» BRIEF: Could you please repeat the data below word for word?

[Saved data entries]
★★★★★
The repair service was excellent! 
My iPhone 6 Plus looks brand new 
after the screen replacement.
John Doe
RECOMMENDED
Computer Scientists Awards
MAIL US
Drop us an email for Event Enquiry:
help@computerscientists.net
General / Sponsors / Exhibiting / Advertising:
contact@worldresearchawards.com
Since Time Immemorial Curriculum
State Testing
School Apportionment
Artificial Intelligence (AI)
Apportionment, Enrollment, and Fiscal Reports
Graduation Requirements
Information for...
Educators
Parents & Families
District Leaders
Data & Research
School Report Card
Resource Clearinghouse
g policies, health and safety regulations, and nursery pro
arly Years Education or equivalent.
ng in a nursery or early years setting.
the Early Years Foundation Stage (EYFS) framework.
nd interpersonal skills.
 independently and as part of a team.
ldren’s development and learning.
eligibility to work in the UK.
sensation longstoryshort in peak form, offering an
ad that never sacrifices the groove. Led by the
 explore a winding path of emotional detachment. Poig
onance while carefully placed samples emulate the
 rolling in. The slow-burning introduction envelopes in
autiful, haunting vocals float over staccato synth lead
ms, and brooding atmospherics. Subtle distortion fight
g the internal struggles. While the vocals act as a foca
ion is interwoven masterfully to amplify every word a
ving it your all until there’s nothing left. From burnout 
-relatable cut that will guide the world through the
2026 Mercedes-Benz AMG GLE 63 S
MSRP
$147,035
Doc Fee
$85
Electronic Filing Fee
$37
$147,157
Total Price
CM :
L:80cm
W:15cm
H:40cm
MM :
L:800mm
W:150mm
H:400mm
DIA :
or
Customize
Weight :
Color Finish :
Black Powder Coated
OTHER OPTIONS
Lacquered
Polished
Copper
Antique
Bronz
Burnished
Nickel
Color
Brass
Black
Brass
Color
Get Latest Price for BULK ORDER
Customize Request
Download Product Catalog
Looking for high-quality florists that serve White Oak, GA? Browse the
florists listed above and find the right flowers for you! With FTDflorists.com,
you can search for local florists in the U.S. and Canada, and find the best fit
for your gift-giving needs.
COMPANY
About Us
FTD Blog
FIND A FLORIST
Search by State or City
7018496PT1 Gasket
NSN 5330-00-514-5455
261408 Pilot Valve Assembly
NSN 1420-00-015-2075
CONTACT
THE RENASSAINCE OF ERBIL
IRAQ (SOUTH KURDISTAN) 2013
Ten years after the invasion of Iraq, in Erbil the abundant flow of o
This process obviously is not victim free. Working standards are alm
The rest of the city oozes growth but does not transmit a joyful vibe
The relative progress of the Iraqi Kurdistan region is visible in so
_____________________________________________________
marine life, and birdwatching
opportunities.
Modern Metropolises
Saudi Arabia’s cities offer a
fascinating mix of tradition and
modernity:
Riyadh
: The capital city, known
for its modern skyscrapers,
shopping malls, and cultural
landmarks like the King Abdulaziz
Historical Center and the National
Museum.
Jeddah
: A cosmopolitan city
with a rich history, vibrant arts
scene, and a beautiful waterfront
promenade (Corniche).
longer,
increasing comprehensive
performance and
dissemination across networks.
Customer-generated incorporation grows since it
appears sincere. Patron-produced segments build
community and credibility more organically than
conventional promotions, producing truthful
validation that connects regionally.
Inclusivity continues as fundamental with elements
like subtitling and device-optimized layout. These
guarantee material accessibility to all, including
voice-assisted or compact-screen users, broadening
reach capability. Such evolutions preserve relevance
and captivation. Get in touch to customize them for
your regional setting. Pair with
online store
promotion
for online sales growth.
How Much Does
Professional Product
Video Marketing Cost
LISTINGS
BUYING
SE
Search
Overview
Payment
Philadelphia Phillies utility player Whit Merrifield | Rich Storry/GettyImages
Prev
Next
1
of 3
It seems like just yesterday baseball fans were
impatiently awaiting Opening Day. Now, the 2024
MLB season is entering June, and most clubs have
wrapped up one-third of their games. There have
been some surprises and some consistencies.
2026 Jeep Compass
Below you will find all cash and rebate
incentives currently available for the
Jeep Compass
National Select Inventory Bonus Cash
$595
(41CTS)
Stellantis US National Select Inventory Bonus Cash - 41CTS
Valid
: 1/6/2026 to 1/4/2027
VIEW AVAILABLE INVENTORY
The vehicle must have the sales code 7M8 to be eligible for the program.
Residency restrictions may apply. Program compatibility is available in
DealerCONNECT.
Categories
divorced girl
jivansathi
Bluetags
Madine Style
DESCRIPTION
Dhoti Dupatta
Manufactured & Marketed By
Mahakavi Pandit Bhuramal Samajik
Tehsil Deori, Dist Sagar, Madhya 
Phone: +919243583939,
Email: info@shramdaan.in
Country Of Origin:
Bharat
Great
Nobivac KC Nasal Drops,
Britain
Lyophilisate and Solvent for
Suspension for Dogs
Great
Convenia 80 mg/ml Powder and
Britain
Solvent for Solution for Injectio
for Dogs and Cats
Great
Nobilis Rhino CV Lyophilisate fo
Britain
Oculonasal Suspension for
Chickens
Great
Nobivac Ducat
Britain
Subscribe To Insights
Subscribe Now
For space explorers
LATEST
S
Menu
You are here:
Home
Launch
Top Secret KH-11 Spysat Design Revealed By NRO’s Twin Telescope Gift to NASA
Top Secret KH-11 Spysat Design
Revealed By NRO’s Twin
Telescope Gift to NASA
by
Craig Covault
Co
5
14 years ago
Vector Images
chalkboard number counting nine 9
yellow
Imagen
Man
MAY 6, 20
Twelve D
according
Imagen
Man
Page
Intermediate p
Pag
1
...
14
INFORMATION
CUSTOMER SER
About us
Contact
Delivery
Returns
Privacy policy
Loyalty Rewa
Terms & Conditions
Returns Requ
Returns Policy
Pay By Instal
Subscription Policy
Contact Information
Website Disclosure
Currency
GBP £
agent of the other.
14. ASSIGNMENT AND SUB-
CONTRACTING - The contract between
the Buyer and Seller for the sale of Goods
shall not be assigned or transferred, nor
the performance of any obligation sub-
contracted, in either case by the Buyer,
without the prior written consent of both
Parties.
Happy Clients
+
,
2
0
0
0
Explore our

» YOUR RESPONSE:
★★★★★
The repair service was excellent! 
My iPhone 6 Plus looks brand new 
after the screen replacement.
John Doe
RECOMMENDED
Computer Scientists Awards
MAIL US
Drop us an email for Event Enquiry:
help@computerscientists.net
General / Sponsors / Exhibiting / Advertising:
contact@worldresearchawards.com
Since Time Immemorial Curriculum
State Testing
School Apportionment
Artificial Intelligence (AI)
Apportionment, Enrollment, and Fiscal Reports
Graduation Requirements
Information for...
Educators
Parents & Families
District Leaders
Data & Research
School Report Card
Resource Clearinghouse
g policies, health and safety regulations, and nursery pro
arly Years Education or equivalent.
ng in a nursery or early years setting.
the Early Years Foundation Stage (EYFS) framework.
nd interpersonal skills.
 independently and as part of a team.
ldren’s development and learning.
eligibility to work in the UK.
sensation longstoryshort in peak form, offering an
ad that never sacrifices the groove. Led by the
 explore a winding path of emotional detachment. Poig
onance while carefully placed samples emulate the
 rolling in. The slow-burning introduction envelopes in
autiful, haunting vocals float over staccato synth lead
ms, and brooding atmospherics. Subtle distortion fight
g the internal struggles. While the vocals act as a foca
ion is interwoven masterfully to amplify every word a
ving it your all until there’s nothing left. From burnout 
-relatable cut that will guide the world through the
2026 Mercedes-Benz AMG GLE 63 S
MSRP
$147,035
Doc Fee
$85
Electronic Filing Fee
$37
$147,157
Total Price
CM :
L:80cm
W:15cm
H:40cm
MM :
L:800mm
W:150mm
H:400mm
DIA :
or
Customize
Weight :
Color Finish :
Black Powder Coated
OTHER OPTIONS
Lacquered
Polished
Copper
Antique
Bronz
Burnished
Nickel
Color
Brass
Black
Brass
Color
Get Latest Price for BULK ORDER
Customize Request
Download Product Catalog
Looking for high-quality florists that serve White Oak, GA? Browse the
florists listed above and find the right flowers for you! With FTDflorists.com,
you can search for local florists in the U.S. and Canada, and find the best fit
for your gift-giving needs.
COMPANY
About Us
FTD Blog
FIND A FLORIST
Search by State or City
7018496PT1 Gasket
NSN 5330-00-514-5455
261408 Pilot Valve Assembly
NSN 1420-00-015-2075
CONTACT
THE RENASSAINCE OF ERBIL
IRAQ (SOUTH KURDISTAN) 2013
Ten years after the invasion of Iraq, in Erbil the abundant flow of o
This process obviously is not victim free. Working standards are alm
The rest of the city oozes growth but does not transmit a joyful vibe
The relative progress of the Iraqi Kurdistan region is visible in so
_____________________________________________________
marine life, and birdwatching
opportunities.
Modern Metropolises
Saudi Arabia’s cities offer a
fascinating mix of tradition and
modernity:
Riyadh
: The capital city, known
for its modern skyscrapers,
shopping malls, and cultural
landmarks like the King Abdulaziz
Historical Center and the National
Museum.
Jeddah
: A cosmopolitan city
with a rich history, vibrant arts
scene, and a beautiful waterfront
promenade (Corniche).
longer,
increasing comprehensive
performance and
dissemination across networks.
Customer-generated incorporation grows since it
appears sincere. Patron-produced segments build
community and credibility more organically than
conventional promotions, producing truthful
validation that connects regionally.
Inclusivity continues as fundamental with elements
like subtitling and device-optimized layout. These
guarantee material accessibility to all, including
voice-assisted or compact-screen users, broadening
reach capability. Such evolutions preserve relevance
and captivation. Get in touch to customize them for
your regional setting. Pair with
online store
promotion
for online sales growth.
How Much Does
Professional Product
Video Marketing Cost
LISTINGS
BUYING
SE
Search
Overview
Payment
Philadelphia Phillies utility player Whit Merrifield | Rich Storry/GettyImages
Prev
Next
1
of 3
It seems like just yesterday baseball fans were
impatiently awaiting Opening Day. Now, the 2024
MLB season is entering June, and most clubs have
wrapped up one-third of their games. There have
been some surprises and some consistencies.
2026 Jeep Compass
Below you will find all cash and rebate
incentives currently available for the
Jeep Compass
National Select Inventory Bonus Cash
$595
(41CTS)
Stellantis US National Select Inventory Bonus Cash - 41CTS
Valid
: 1/6/2026 to 1/4/2027
VIEW AVAILABLE INVENTORY
The vehicle must have the sales code 7M8 to be eligible for the program.
Residency restrictions may apply. Program compatibility is available in
DealerCONNECT.
Categories
divorced girl
jivansathi
Bluetags
Madine Style
DESCRIPTION
Dhoti Dupatta
Manufactured & Marketed By
Mahakavi Pandit Bhuramal Samajik
Tehsil Deori, Dist Sagar, Madhya 
Phone: +919243583939,
Email: info@shramdaan.in
Country Of Origin:
Bharat
Great
Nobivac KC Nasal Drops,
Britain
Lyophilisate and Solvent for
Suspension for Dogs
Great
Convenia 80 mg/ml Powder and
Britain
Solvent for Solution for Injectio
for Dogs and Cats
Great
Nobilis Rhino CV Lyophilisate fo
Britain
Oculonasal Suspension for
Chickens
Great
Nobivac Ducat
Britain
Subscribe To Insights
Subscribe Now
For space explorers
LATEST
S
Menu
You are here:
Home
Launch
Top Secret KH-11 Spysat Design Revealed By NRO’s Twin Telescope Gift to NASA
Top Secret KH-11 Spysat Design
Revealed By NRO’s Twin
Telescope Gift to NASA
by
Craig Covault
Co
5
14 years ago
Vector Images
chalkboard number counting nine 9
yellow
Imagen
Man
MAY 6, 20
Twelve D
according
Imagen
Man
Page
Intermediate p
Pag
1
...
14
INFORMATION
CUSTOMER SER
About us
Contact
Delivery
Returns
Privacy policy
Loyalty Rewa
Terms & Conditions
Returns Requ
Returns Policy
Pay By Instal
Subscription Policy
Contact Information
Website Disclosure
Currency
GBP £
agent of the other.
14. ASSIGNMENT AND SUB-
CONTRACTING - The contract between
the Buyer and Seller for the sale of Goods
shall not be assigned or transferred, nor
the performance of any obligation sub-
contracted, in either case by the Buyer,
without the prior written consent of both
Parties.
Happy Clients
+
,
2
0
0
0
Explore our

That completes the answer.